Captain Richard M. Garratt, an honored veteran of the Civil war, who is now capably filling the position of superintendent of the almshouse of Milpitas, was born at Worcester, England, on the 3d of March, 1840. His parents, Richard and Jane (Staples) Garratt, were also natives of that country and belonged to old English families. They conducted a large millinery establishment in England and were prominent manufacturers of that country. the father died in 1898, while the mother's death occurred in 1897. They were the parents of three sons and one daughter, namely: Richard M. Jane, Walter and Frank.

In his early boyhood days Captain Garratt was sent as a student to a private school and afterward entered Oxford College in 1858. He had spent a year as a student there, when becoming dissatisfied with his conditions and wishing to see America, he ran away and took passage on a westward-bound sailing vessel, which brought him to the United States. He had been in this country for but a brief period when the Civil war was inaugurated. His study of the questions of the day had enlisted his sympathy for the Union cause, and in 1861 he offered his services in its defense, becoming a member of the Ninety-sixth Illinois Volunteer Infantry, of which he was later made first sergeant. Subsequently he became a first lieutenant in the Fourteenth Regiment of the United States Colored Infantry and afterward was promoted to the rank of captain of the Forty-fourth Colored United States Infantry. He continued with the army until after the close of hostilities, when, in 1866, he resigned. He took part in many important engagements, and his record for loyalty and valor compared favorably with that of any native-born son of America.

After leaving the army Captain Garratt came to California, locating first in Sacramento, where he entered the employ of the Central Pacific Railroad Company as a freight clerk. When the station was opened at San Jose he was transferred to the latter place, being the first agent there. He filled that position for ten years and was then promoted to general freight agent of the northern division of the road. Subsequently he resigned in order to accept the position of general manager of the Santa Cruz and Felton Railroad Company and the San Lorenzo Flume and Transportation Company. When this railroad became a part of the South Pacific Coast Railway system he was made general freight and passenger agent for the company and acted in that capacity until he resigned in order to accept an appointment as state superintendent of construction for the Agnew Asylum. On the completion of his work there he went to Ukiah to superintend a similar work in Mendocino county. In 1897, attracted by the discovery of gold in Alaska and the development of the rich mineral fields there, he went to the northwest, but after spending two years he returned to San Jose, and was appointed city superintendent of streets, filling the position for two years. In March, 1902, he received the appointment of superintendent of the almshouse of Milpitas and has since acted in that capacity.

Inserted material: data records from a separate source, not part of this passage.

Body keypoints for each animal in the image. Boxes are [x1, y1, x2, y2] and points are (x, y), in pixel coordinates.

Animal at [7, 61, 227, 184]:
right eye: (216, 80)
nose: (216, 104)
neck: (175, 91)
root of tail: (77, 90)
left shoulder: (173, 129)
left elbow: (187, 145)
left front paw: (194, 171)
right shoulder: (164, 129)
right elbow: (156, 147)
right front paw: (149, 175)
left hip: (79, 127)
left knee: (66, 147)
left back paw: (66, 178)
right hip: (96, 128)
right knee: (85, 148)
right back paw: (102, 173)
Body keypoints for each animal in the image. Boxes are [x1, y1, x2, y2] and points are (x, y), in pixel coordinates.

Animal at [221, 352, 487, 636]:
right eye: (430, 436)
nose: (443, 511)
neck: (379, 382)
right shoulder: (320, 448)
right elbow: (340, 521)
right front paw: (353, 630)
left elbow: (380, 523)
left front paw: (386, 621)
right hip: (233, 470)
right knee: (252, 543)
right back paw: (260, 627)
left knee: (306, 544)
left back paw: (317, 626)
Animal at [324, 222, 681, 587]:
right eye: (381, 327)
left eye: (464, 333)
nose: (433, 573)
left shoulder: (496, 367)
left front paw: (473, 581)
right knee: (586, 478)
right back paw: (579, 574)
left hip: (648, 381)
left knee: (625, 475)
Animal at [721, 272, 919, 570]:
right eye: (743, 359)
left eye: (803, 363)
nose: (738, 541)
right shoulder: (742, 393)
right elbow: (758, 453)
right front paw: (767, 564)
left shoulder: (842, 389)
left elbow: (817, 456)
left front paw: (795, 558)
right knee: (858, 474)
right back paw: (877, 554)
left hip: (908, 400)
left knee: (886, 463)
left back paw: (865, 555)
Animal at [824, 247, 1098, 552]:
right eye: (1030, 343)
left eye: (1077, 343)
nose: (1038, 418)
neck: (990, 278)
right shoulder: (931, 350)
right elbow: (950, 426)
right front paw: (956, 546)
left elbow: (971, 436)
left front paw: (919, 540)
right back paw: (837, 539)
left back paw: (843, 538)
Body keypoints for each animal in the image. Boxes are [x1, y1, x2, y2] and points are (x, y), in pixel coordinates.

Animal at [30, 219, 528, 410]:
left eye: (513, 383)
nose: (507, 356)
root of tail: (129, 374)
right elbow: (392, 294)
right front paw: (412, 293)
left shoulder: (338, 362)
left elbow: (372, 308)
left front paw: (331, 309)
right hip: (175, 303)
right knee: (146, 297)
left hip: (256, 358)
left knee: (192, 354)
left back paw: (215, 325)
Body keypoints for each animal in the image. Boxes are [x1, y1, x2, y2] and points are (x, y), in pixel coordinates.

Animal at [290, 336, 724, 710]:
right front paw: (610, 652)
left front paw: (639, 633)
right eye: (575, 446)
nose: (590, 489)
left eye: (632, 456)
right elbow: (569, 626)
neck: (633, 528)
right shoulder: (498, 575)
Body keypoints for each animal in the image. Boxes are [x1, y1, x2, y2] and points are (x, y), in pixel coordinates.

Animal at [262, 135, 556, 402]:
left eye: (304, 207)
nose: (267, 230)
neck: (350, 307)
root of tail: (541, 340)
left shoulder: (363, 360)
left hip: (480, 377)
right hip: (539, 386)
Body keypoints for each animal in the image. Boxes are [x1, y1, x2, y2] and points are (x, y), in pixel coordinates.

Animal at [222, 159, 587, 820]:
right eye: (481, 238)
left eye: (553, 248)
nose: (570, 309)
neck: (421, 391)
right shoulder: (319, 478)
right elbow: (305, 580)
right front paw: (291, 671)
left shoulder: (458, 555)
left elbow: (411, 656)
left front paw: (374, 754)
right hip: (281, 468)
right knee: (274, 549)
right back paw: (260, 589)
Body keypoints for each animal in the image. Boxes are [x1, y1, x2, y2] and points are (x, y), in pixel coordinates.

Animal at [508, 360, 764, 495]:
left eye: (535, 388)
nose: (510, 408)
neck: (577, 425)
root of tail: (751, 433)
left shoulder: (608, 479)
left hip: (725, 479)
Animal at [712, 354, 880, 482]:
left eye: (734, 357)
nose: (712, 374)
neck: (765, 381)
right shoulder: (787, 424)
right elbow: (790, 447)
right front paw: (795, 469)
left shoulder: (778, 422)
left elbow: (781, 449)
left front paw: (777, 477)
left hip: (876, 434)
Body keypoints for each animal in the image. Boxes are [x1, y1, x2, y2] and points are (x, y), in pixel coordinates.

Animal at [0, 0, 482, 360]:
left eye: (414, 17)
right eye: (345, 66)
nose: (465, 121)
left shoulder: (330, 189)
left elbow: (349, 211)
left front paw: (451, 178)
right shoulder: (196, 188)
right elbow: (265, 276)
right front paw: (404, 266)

Captain Garratt was married in 1870, the lady of his choice being Miss Abbie Farmer, a native of Illinois, and a daughter of Life Farmer, one of the early settlers of Kankakee county, that state. Six children, three sons and three daughters, have been born to the Captain and his wife, namely: Richard, now deceased; Walter; Clifford; Grace; Florence; and Maude. Mrs. Garratt died October 11th, 1881, and September 29, 1882, the Captain was again married, his second union being with Mrs. Thomas Mann, a widow.

In his political affiliations Captain Garratt has always been a stanch Republican, unswerving in his loyalty to the party and its principles, and he has taken an active interest in local and state politics. He belongs to the Independent Order of Odd Fellows, the Improved Order of Red Men, the Knights of Pythias fraternity and to the Masonic fraternity, and in the last named he has attained the thirty-second degree of the Scottish Rite. His life has been one marked by eventful and varied experiences. Reared in England, coming to America as a young man with no capital, he has been dependent upon his own resources, and not only has he achieved success, but has been identified with labors resulting in the material upbuilding and improvement of his adopted state.